Nick and Babs: a popular favorite
Nick and Babs: a popular favorite

"Every time I think of Barbra Steisand and Nick Nolte 'making love' in The Prince of Tides it makes me want to throw up."—Leslie Olsson

[Streisand was cited by others, among them Jeffrey Davis, who went so far as to say, "Barbra Streisand and any other human in any live-action movie except All Night Long." I love All Night Long, but I wouldn't have wanted to be anywhere near a set with Babs and the notoriously prickly Gene Hackman. Indeed, the director, Jean-Claude Tremont, never recovered from the experience. But Streisand can mix unexpectedly well. She did great with Omar Sharif and Robert Redford—who, as Pam Watson pointed out, rarely connects with anyone, except Paul Newman.]
"Jackie Chan and Jennifer Love Hewitt in The Tuxedo—I didn't see it, but do I have to?"
[Not without anesthesia]
"Richard Gere and Winona Ryder in Autumn in New York—I didn't see it, but DIHT?"
[For yucks]
"Jennifer Lopez and Matthew McConaughey in The Wedding Planner—Saw it. She was working hard to project P. Diddy or Ben or whomever into this wooden opposite."
—Justine Emma Barron
[Well, she didn't have chemistry with Ben in Gigli, either. With the magnificent exception of George Clooney in Out of Sight, J. Lo has never connected with anyone on screen. Especially:]
"Ralph Fiennes and Jennifer Lopez in Maid in Manhattan. Fiennes was visibly in pain, trying to act with a co-star who did not understand that misty brown eyes and wet lip gloss does not automatically give you depth. ... A worse pairing? Jennifer Lopez and Jim Caveziel in Angel Eyes. Misty, earnest brown eyes matched with misty earnest blue ones. Lots of furrowed brows, whispered dialogue, a climax of sound and fury, signifying an absolute chemistry vacuum."
—Natalie Smith

"Christopher Reeve and Richard Pryor in Superman III. What were the producers thinking, casting a comedian known for controversy both on stage and off (and who, by the way, released an album called Supernigger) opposite the clean-cut comic book hero in a children's movie?"
—Colin Rutherford

[That was yet another of Pryor's skeeredy-cat "coloreds." What a bummer that one of the greatest comics this country has ever produced played so few parts in which he was allowed to be wild and super-aggressive.]

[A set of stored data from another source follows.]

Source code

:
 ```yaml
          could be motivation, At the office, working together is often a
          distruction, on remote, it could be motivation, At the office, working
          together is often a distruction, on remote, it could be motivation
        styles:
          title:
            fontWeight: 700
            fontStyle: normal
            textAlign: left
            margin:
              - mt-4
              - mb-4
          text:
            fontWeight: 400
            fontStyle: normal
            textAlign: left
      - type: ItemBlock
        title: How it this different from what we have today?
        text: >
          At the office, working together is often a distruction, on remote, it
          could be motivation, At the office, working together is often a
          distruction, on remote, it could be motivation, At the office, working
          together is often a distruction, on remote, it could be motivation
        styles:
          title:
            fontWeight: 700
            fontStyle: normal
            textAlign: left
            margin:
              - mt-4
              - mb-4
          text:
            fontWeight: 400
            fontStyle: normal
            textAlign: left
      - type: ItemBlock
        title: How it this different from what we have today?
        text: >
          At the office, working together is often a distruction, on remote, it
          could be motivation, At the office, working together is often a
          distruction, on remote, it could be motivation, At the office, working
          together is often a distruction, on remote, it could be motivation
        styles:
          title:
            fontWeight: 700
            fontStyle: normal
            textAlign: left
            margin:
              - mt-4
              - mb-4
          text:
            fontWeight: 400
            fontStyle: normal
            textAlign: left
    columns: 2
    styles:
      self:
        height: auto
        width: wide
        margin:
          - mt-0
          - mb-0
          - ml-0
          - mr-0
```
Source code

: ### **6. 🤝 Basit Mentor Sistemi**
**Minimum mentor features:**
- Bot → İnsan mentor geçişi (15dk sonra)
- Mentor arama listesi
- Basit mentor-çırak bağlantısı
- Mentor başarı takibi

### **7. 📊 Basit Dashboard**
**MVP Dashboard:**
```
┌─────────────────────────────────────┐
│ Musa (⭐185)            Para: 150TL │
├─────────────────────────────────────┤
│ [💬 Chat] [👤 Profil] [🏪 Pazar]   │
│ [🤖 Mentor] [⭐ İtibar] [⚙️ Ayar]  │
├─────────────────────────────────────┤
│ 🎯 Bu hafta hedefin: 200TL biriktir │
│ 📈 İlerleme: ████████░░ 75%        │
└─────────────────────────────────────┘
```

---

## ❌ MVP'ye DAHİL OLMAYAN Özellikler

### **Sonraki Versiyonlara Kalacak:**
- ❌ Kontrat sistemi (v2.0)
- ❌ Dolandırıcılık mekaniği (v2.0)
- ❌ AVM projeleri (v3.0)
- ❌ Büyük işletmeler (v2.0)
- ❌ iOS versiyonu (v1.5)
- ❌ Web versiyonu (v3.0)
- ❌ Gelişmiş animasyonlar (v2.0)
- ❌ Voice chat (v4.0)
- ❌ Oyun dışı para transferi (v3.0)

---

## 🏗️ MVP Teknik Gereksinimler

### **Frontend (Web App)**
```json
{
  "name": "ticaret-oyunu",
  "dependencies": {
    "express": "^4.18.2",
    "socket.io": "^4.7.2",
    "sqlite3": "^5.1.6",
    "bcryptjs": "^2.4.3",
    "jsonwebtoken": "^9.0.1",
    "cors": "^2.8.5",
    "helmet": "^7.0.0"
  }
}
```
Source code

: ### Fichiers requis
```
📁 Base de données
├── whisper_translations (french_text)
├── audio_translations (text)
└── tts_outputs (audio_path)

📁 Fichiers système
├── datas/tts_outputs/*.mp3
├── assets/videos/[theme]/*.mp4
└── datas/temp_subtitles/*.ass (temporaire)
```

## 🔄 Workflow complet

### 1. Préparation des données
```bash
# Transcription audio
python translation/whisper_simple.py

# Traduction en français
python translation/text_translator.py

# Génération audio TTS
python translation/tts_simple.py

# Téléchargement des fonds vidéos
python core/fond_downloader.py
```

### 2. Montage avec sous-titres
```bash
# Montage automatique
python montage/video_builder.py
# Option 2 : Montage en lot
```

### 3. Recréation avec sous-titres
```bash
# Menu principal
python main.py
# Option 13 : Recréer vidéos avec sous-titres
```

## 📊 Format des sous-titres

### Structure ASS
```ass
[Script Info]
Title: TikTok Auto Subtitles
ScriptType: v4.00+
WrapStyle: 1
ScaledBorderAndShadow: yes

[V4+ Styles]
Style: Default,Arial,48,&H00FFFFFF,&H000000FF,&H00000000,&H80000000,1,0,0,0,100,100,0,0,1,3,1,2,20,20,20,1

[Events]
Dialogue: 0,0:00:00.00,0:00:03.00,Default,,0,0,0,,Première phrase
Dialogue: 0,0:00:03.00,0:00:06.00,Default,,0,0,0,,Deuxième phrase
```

"Nicole Kidman and Tom Cruise in Eyes Wide Shut. Every scene they were in felt forced and weird—like watching an exercise from acting class. Colin Farrell and Rosario Dawson in Alexander. He forces himself on her, yet she looks like she could break him in half."
—Dave Swanson

"Surely the horrifying pairings of Joan Plowright/Queen Latifah in Bringing Down the House and Judi Dench/Vin Diesel in Chronicles of Riddick are deserving of a mention. Watching Joan Plowright in the former is enough to move a grown man to tears."